Wednesday, February 18, 2015

"This God-damned Dog and Pony Show"


My father was very angry at the way he was treated in his last few days before his death at the Wentworth-Douglass Hospital in Dover, New Hampshire, and referred to the situation as "this God-damned dog and pony show.”


An article in the NY Times, "Doctors Strive to Do Less Harm by Inattentive Care," and the comments on it this morning remind me very much of his experience.

Dad's vocabulary was dated, and it could easily appear to the unperceptive that he was being harsh, due to his being under stress, rather than as being truthful regardless of the consequences on the occasion of death.

But I think he was precisely, validly, on the mark. The comments on the NY Times article are in today's vocabulary and emotionally "careful," but clearly confirm my own serious experience of this last year with the medical industry.

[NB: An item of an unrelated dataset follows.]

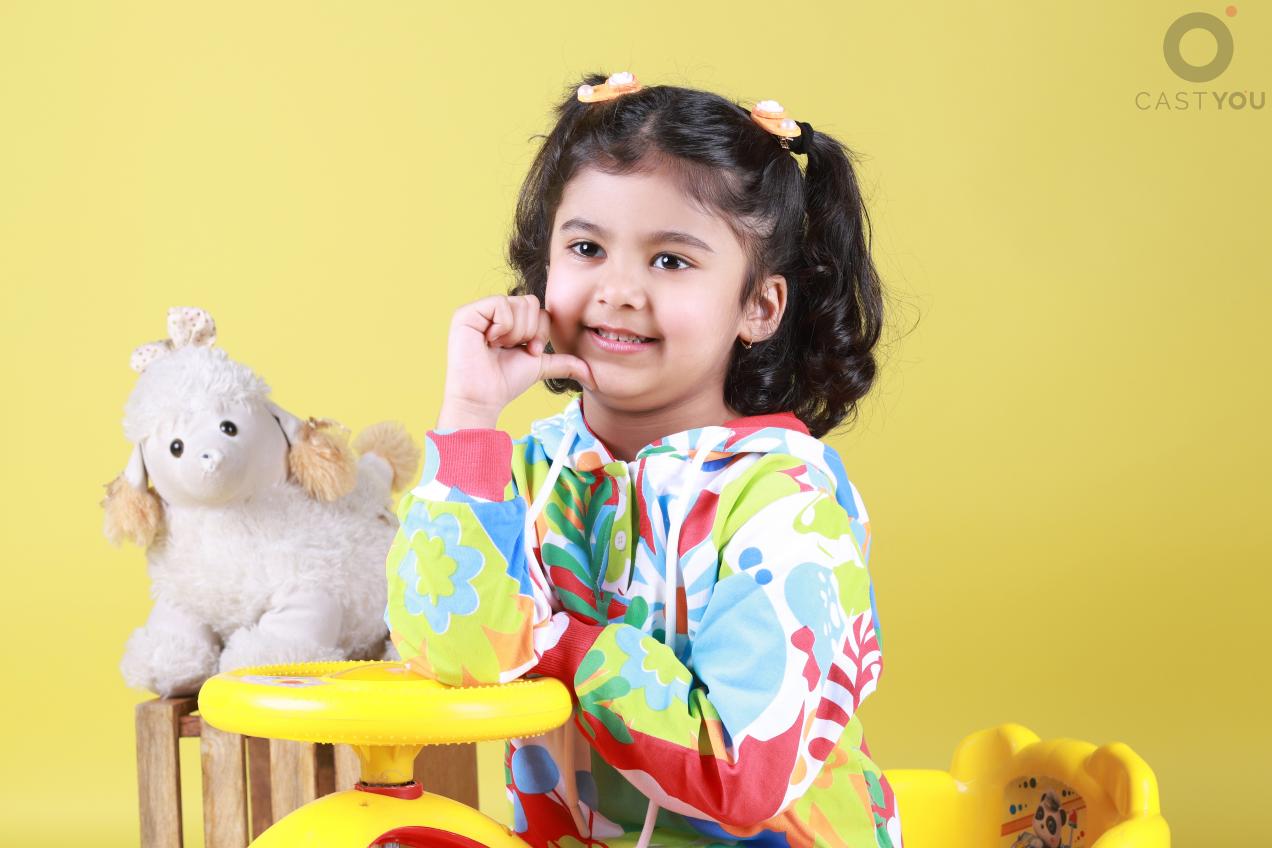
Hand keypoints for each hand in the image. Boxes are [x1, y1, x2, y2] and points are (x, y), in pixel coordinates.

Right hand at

The comments on articles and letters to the editors are usually the most interesting and helpful parts of newspapers for me, although not always.

Here is one comment on this article:

Paxinmano

Rhinebeck, NY
"... and I will take care that they suffer no hurt or damage." This from the oath all doctors swear, the Hippocratic oath. Or was that the hypocritic oath? Ah close enough. You can see how they might have gotten it confused. This is 2015 and doctors are finally thinking from "the patients perspective" instead of their own perspectives. Well, wonders will never cease as my grandmother used to say...

What goes through my mind now is that the horror of the last forty years of programmatic societal selfishness has been so extreme and relentless and radical, that people are being forced to face it and to rethink it. The fact that the NY Times has been running a series of articles like this one brings hope that this might be true.